With Australia’s vast landmass comes enormous variation in plant life and weather patterns. The north is hot and sub-tropical, while the south is cooler, meaning some plant species are better suited to some areas over others. And with different flora come different pollination cycles.
Dr Daman Langguth, a leading Australian pathologist specialising in immunopathology explains:
“In Melbourne, rye grass pollen blows down from the north-western plains, often triggering asthma attacks. That is certainly part of a spring-based allergy cycle.
“But in Queensland, the basis for a lot of allergies is Paspalum (or Bahia) grass. Paspalum is not a spring-based phenomenon. Paspalum pollinates five times a year.”
In other words, there is no allergy ‘season’ as such in Queensland.
And if we look a bit further into allergies, into say dust-mite, in a similar way to Paspalum grass, dust-mite can cause allergy problems all year round.
“Dust-mite love humidity and carpet is actually quite a humid environment. So whatever temperature it is outside, a house with carpet is an ideal habitat for dust-mite to live in,” says Dr Langguth.
Given there are many sources for airborne allergies, how do you know what you’re allergic to?
Just as there is no single season or habitat for allergies and pollens, not every person will be allergic to the same thing. Therefore, it’s good to know which ones effect you.

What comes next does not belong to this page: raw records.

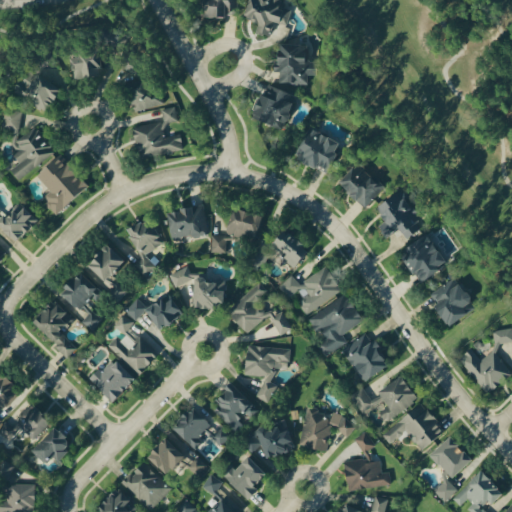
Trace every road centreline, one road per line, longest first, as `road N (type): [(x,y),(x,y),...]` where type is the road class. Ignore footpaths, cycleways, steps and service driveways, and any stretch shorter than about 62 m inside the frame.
road 1 (residential): [(6,327),(8,304),(21,288),(102,209),(174,176),(229,175),(288,195),(332,225),(451,388),(511,454)]
road 2 (residential): [(206,354),(80,483),(70,511)]
road 3 (residential): [(229,175),(221,117),(156,0)]
road 4 (residential): [(126,193),(102,146),(109,119),(90,106),(75,115),(75,132),(102,146)]
road 5 (residential): [(6,327),(116,442)]
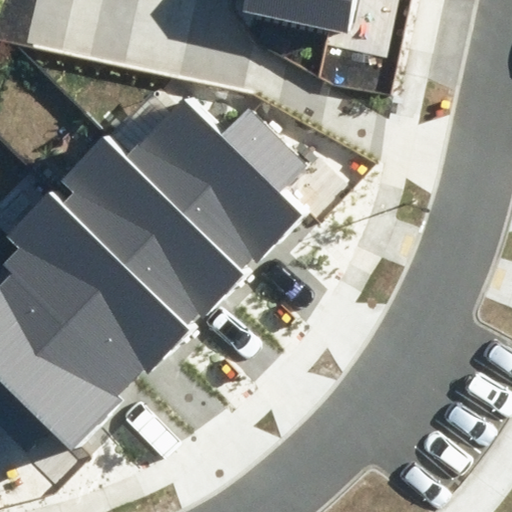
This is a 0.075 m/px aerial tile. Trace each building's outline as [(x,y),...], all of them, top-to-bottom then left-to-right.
[(349,33),(355,0),(244,0),(242,12),(349,33)] [(184,98),(129,154),(248,269),(306,211),(284,189),(308,164),(249,107),(222,135),(184,98)] [(74,193),(65,202),(193,326),(248,269),(129,154),(107,133),(61,180),(74,193)] [(8,235),(17,244),(145,368),(148,373),(193,326),(65,202),(52,190),(8,235)] [(0,263),(11,274),(0,285),(0,380),(71,450),(121,401),(116,396),(145,368),(17,244),(0,260),(0,263)]
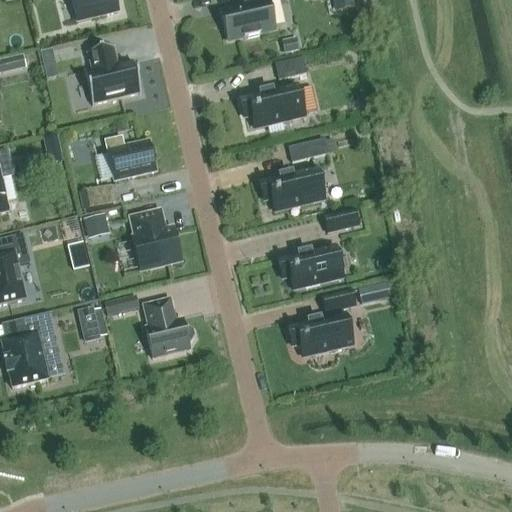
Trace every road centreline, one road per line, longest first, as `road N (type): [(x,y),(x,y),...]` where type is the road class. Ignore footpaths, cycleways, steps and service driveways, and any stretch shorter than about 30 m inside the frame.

A skin test is used to detect airborne allergens, such as dust mite, dander, mould, cockroach and pollen. The process involves taking a small amount of allergen and injecting it into the skin to gauge the reaction. The process takes roughly 20 minutes which means you can discuss the result with your doctor.
Blood serum tests
Also known as ‘Serologic IgE antibody assays’, these tests take a sample of blood to see if they produce Immunoglobulin E (IgE) antibodies to fight allergens. Because the test is taken on an extracted sample of blood, there’s no chance of an all body reaction. These tests are often used when a skin test is not possible, or the person has a skin condition, or medications which might interfere with test results.

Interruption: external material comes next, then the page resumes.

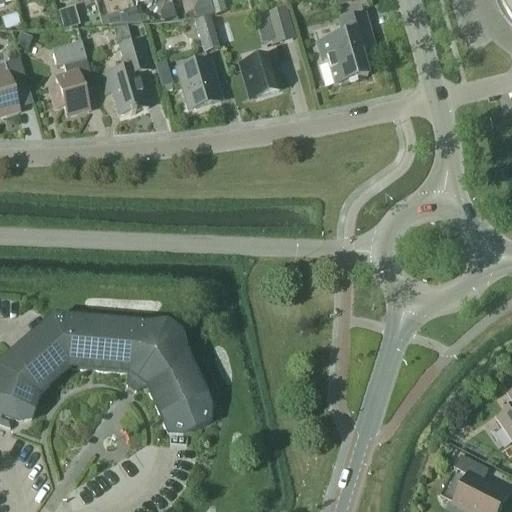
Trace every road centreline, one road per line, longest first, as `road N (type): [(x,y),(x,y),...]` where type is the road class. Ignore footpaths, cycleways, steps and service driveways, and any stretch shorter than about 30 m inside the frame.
road 1 (residential): [(436,101),(186,147),(0,155)]
road 2 (unclassified): [(381,252),(0,237)]
road 3 (tertiary): [(339,511),(411,302)]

A challenge test involves giving a small amount of an allergen by mouth or inhalation. Dust-mite can be a trigger for asthma, and some allergy experts will prescribe a course of tablets containing traces of an allergen so that the body can build resistance to it.
Diagnosis brings relief
For those experiencing year-round allergies, finding out the source of airborne allergens – from grasses to carpets to pet dander – can provide enormous relief.
“If you’re sneezing, itchy, perpetually have a blocked nose, develop rashes, or a variety of other symptoms throughout the year, there’s a reasonable chance you need an allergy test,” Dr Langguth suggests.
“Spring certainly brings its challenges for allergy sufferers, particularly in a city like Melbourne with its flat plains, which make it vulnerable to rye grass pollens, but the fact is that allergens are with us all year round.”
For those suffering ‘seasonal’ allergies to grass pollens, scientists at the University of Technology Sydney (UTS) are developing a pollen map which uses satellites to identify areas of high vegetation most likely to release high levels of pollen.